Stored data entries
*** Block opens ***

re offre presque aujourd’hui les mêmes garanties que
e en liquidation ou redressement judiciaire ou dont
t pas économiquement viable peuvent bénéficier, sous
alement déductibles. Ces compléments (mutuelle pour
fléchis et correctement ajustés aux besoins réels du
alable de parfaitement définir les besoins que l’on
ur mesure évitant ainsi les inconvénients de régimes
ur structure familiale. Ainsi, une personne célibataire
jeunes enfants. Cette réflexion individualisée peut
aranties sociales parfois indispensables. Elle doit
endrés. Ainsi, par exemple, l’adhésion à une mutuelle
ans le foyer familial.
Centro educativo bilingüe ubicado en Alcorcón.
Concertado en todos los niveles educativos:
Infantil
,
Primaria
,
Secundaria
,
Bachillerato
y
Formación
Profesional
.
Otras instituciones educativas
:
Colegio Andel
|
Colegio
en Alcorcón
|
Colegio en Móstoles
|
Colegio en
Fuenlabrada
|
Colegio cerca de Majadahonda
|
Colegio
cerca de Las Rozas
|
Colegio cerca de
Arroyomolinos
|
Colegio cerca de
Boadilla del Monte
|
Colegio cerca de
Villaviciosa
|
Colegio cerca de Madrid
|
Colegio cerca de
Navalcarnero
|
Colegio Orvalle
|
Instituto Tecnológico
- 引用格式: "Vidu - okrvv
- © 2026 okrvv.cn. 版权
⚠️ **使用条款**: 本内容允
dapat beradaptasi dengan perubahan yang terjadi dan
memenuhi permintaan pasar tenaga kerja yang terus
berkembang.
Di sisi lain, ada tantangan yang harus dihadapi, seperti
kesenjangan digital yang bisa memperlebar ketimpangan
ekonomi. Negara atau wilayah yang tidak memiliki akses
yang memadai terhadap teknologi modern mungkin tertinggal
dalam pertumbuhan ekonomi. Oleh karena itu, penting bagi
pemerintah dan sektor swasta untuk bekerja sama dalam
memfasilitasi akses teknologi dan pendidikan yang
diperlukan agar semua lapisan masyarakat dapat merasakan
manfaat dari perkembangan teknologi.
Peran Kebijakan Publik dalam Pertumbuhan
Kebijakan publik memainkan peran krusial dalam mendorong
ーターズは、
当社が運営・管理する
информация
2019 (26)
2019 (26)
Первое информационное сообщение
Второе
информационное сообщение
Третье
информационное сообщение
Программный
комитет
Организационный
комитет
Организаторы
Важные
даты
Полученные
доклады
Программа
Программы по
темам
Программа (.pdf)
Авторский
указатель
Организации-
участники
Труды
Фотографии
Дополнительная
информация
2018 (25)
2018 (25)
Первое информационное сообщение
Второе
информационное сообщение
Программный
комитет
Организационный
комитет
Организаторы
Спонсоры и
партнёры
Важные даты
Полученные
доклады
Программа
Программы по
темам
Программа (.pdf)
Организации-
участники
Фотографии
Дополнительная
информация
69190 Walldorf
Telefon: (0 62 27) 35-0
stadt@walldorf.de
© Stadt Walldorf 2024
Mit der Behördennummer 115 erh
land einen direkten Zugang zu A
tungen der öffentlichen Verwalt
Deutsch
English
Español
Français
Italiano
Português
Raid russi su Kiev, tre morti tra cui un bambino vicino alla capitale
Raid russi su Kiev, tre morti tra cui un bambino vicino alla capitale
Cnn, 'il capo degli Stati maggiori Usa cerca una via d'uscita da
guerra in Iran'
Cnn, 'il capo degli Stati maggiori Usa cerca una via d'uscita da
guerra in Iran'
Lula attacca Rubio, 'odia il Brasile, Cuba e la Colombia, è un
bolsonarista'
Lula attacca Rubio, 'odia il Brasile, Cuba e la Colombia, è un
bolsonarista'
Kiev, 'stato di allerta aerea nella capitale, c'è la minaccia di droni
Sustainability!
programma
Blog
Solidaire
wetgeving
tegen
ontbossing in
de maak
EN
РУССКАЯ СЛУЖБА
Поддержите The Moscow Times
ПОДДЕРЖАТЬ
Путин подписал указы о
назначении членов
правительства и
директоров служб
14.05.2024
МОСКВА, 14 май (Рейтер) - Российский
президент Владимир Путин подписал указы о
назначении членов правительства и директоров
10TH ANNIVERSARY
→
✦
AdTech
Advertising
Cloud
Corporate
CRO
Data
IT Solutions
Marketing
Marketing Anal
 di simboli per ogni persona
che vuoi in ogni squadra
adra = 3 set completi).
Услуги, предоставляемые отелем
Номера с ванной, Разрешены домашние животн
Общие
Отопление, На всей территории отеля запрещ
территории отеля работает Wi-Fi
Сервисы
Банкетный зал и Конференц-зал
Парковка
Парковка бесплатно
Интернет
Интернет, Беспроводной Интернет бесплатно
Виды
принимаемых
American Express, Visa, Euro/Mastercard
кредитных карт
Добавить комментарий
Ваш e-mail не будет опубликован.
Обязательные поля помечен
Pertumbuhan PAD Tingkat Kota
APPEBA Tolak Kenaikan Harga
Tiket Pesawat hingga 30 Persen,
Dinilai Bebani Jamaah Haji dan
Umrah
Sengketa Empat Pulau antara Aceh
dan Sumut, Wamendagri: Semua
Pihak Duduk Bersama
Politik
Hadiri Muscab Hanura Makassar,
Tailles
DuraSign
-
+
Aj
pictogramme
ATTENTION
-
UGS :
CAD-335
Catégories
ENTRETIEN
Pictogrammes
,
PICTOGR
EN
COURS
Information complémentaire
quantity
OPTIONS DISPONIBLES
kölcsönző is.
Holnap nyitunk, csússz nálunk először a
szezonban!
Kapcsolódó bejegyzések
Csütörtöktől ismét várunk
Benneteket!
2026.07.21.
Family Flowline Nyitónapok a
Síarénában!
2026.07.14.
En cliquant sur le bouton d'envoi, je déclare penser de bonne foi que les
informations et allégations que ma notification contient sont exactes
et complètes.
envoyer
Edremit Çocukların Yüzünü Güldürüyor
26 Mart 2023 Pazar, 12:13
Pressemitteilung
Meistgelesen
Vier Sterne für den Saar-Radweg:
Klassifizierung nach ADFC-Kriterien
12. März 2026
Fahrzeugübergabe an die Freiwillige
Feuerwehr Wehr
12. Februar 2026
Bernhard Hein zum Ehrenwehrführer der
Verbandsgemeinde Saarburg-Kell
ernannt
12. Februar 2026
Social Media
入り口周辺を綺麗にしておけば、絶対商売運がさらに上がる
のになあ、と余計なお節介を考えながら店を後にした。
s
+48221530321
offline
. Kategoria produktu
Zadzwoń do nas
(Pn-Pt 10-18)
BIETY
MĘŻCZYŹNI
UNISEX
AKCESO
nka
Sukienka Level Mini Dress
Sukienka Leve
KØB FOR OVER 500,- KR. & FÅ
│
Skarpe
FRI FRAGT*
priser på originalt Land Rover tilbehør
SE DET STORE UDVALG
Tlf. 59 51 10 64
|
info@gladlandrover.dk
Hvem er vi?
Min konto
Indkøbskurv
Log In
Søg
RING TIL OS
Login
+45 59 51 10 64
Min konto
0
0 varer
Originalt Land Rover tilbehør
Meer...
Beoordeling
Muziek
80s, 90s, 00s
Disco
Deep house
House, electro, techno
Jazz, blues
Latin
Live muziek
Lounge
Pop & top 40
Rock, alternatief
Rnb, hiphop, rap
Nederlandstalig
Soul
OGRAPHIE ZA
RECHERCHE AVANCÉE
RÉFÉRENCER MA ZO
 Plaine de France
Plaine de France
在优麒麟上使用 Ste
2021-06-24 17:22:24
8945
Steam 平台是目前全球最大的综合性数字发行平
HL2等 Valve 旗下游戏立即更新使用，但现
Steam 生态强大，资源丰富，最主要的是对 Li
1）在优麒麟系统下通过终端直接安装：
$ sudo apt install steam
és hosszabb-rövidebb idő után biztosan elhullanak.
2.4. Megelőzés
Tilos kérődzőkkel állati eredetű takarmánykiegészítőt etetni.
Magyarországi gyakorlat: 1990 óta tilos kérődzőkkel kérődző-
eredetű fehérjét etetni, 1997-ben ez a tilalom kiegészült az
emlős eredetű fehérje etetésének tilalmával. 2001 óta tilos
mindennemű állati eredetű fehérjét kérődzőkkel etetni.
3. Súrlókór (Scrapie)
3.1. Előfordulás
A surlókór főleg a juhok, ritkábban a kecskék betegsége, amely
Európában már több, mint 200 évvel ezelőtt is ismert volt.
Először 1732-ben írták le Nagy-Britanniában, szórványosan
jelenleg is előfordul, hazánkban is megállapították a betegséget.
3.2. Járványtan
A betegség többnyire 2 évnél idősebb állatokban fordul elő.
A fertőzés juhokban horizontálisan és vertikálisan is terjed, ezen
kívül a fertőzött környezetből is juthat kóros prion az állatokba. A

*** Block closes ***

* **Exercise description**:
In the entries above, find each line that includes the string "ogni" and copy it.

* **Reply**:
 di simboli per ogni persona
che vuoi in ogni squadra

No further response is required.